■ **Your goal**
Return all the entries exactly. No pictures.

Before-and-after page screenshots
---+---

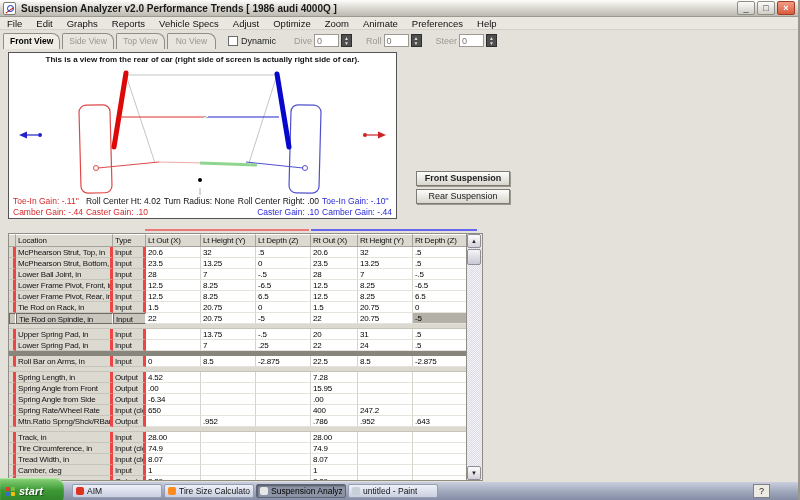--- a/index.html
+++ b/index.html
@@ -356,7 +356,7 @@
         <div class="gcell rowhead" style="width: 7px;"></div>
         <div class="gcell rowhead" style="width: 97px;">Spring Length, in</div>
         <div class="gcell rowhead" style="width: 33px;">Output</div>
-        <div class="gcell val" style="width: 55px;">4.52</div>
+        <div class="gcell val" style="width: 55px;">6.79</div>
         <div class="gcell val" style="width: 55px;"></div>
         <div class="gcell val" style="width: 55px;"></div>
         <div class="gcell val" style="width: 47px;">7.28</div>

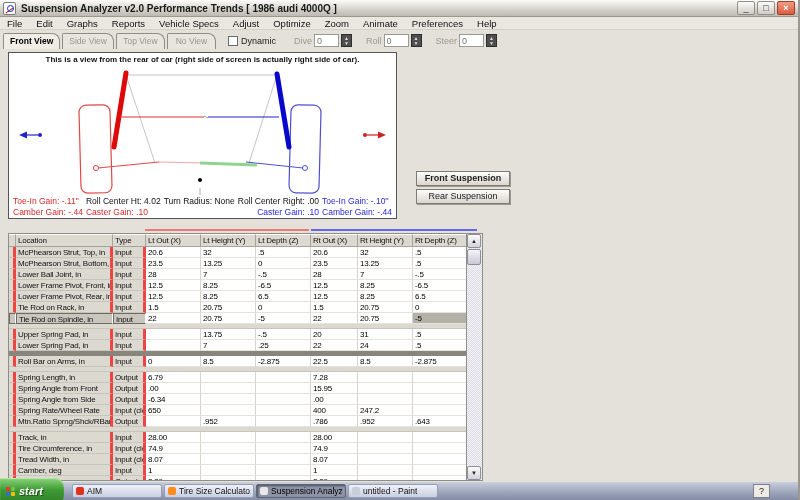--- a/index.html
+++ b/index.html
@@ -501,6 +501,25 @@
       </div>
     <div class="tb-spacer"></div>
     <div class="help-box">?</div>
+    <div class="tray">
+      <span id="tray-icons" style="display:flex;gap:3px;align-items:center;">
+          <div class="tray-ico" style="background: rgb(63, 163, 63);"></div>
+          <div class="tray-ico" style="background: rgb(122, 37, 24);"></div>
+          <div class="tray-ico" style="background: rgb(227, 181, 5);"></div>
+          <div class="tray-ico" style="background: rgb(224, 85, 117);"></div>
+          <div class="tray-ico" style="background: rgb(47, 158, 68);"></div>
+          <div class="tray-ico" style="background: rgb(242, 160, 189);"></div>
+          <div class="tray-ico" style="background: rgb(47, 179, 196);"></div>
+          <div class="tray-ico" style="background: rgb(40, 54, 143);"></div>
+          <div class="tray-ico" style="background: rgb(217, 115, 31);"></div>
+          <div class="tray-ico" style="background: rgb(204, 43, 43);"></div>
+          <div class="tray-ico" style="background: rgb(141, 141, 141);"></div>
+          <div class="tray-ico" style="background: rgb(233, 233, 242);"></div>
+          <div class="tray-ico" style="background: rgb(81, 98, 122);"></div>
+          <div class="tray-ico" style="background: rgb(42, 108, 212);"></div>
+        </span>
+      <span class="clock">11:49 PM</span>
+    </div>
   </div>
 
 </div>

---+---

■ **Result for this task**
--- a/index.html
+++ b/index.html
@@ -356,7 +356,7 @@
         <div class="gcell rowhead" style="width: 7px;"></div>
         <div class="gcell rowhead" style="width: 97px;">Spring Length, in</div>
         <div class="gcell rowhead" style="width: 33px;">Output</div>
-        <div class="gcell val" style="width: 55px;">4.52</div>
+        <div class="gcell val" style="width: 55px;">6.79</div>
         <div class="gcell val" style="width: 55px;"></div>
         <div class="gcell val" style="width: 55px;"></div>
         <div class="gcell val" style="width: 47px;">7.28</div>

--- a/index.html
+++ b/index.html
@@ -501,6 +501,25 @@
       </div>
     <div class="tb-spacer"></div>
     <div class="help-box">?</div>
+    <div class="tray">
+      <span id="tray-icons" style="display:flex;gap:3px;align-items:center;">
+          <div class="tray-ico" style="background: rgb(63, 163, 63);"></div>
+          <div class="tray-ico" style="background: rgb(122, 37, 24);"></div>
+          <div class="tray-ico" style="background: rgb(227, 181, 5);"></div>
+          <div class="tray-ico" style="background: rgb(224, 85, 117);"></div>
+          <div class="tray-ico" style="background: rgb(47, 158, 68);"></div>
+          <div class="tray-ico" style="background: rgb(242, 160, 189);"></div>
+          <div class="tray-ico" style="background: rgb(47, 179, 196);"></div>
+          <div class="tray-ico" style="background: rgb(40, 54, 143);"></div>
+          <div class="tray-ico" style="background: rgb(217, 115, 31);"></div>
+          <div class="tray-ico" style="background: rgb(204, 43, 43);"></div>
+          <div class="tray-ico" style="background: rgb(141, 141, 141);"></div>
+          <div class="tray-ico" style="background: rgb(233, 233, 242);"></div>
+          <div class="tray-ico" style="background: rgb(81, 98, 122);"></div>
+          <div class="tray-ico" style="background: rgb(42, 108, 212);"></div>
+        </span>
+      <span class="clock">11:49 PM</span>
+    </div>
   </div>
 
 </div>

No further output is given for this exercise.